■ Extract ■
BEGIN
Re: [PATCH v2 4/4] midx: return a `packed_git` pointer from `prepare_midx_pack()`

Taylor Blau <me@xxxxxxxxxxxx> · Tue, 3 Jun 2025 18:27:14 -0400

On Fri, May 30, 2025 at 02:50:34AM -0400, Jeff King wrote:
> On Wed, May 28, 2025 at 06:59:09PM -0400, Taylor Blau wrote:
>
> > Let's instead have prepare_midx_pack() return a pointer to the
> > packed_git structure itself, hiding the above as an implementation
> > detail of prepare_midx_pack(). This patch turns the above snippet into:
> >
> >     struct packed_git *p = prepare_midx_pack(the_repository, some_midx,
> >                                              some_pack_int_id);
> >     if (!p)
> >         die("could not load pack xyz");
> >
> > making it far easier and less error-prone to access packs by their
> > pack_int_id in a MIDX chain.
>
> So obviously I like this direction, but a few small comments:
>
> > (In the future, we may want to consider similar treatment for, e.g., the
> > pack_names array. Likewise, it might make sense to rename the "packs"
> > member of the MIDX structure to suggest that it shouldn't be accessed
> > directly outside of midx.c.)
>
> Is this note still valid for v2? It looks like patch 1 adds
> nth_midxed_pack_name() and tries to use it everywhere.

Yeah, we should get rid of this. I had written it before I wrote what is
now the first patch in this series, and neglected to remove it before
sending out the latest round.

> > @@ -1649,9 +1646,9 @@ static int want_included_pack(struct repository *r,
> >
> >  	ASSERT(m && !m->base_midx);
> >
> > -	if (prepare_midx_pack(r, m, pack_int_id))
> > +	p = prepare_midx_pack(r, m, pack_int_id);
> > +	if (!p)
> >  		return 0;
> > -	p = m->packs[pack_int_id];
> >  	if (!pack_kept_objects && p->pack_keep)
> >  		return 0;
> >  	if (p->is_cruft)
>
> The ASSERT() in the context is from earlier in the series. But do we
> need it once we have this patch? We no longer look at pack_int_id except
> to pass it to prepare_midx_pack(), which handles non-base midx slices
> just fine.
>
> So we could loosen the assertion now. Or we could wait for later when
> somebody wants/needs to do so, but I'm not sure how easy they would find
> it to dig in the history. They would find the commit that added the
> ASSERT(), but may not realize that this later commit made it OK to
> loosen.
END
■ Data shown ■
BEGIN
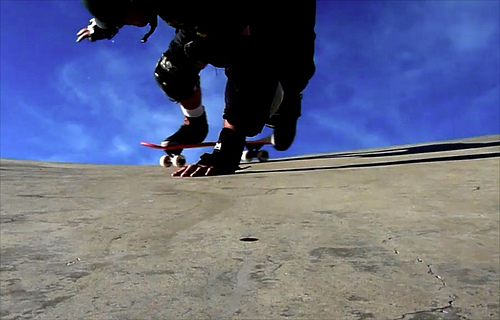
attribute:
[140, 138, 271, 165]
skateboard — red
END
■ What you should do ■
Write the next part of the mailing-list reply about returning a packed_git pointer from prepare_midx_pack(), starting right after its final sentence.

■ Written reply ■
>
> I didn't check the other ASSERT() spots from that earlier patch (IIRC,
> some of them may actually look use the pack_int_id for other things, and
> wouldn't be ready for non-base slices).

We could loosen the assertion here, but part of me likes keeping it as a
self-documenting note that this function is only intended to be used for
non-incremental MIDXs.

> > -int prepare_midx_pack(struct repository *r, struct multi_pack_index *m,
> > -		      uint32_t pack_int_id)
> > +struct packed_git *prepare_midx_pack(struct repository *r,
> > +				     struct multi_pack_index *m,
> > +				     uint32_t pack_int_id)
>
> We used to return "1" for failure and "0" for success. Now we're
> reversed: we return NULL for failure and non-zero for success.
>
> So code like:
>
>   if (prepare_midx_pack(...))
> 	return error("yikes");
>
> needs to be updated, but the compiler won't help us because it is happy
> to convert both an int and a pointer into a boolean check.
>
> Should we rename the function to make sure we catch any callers for
> topics in flight?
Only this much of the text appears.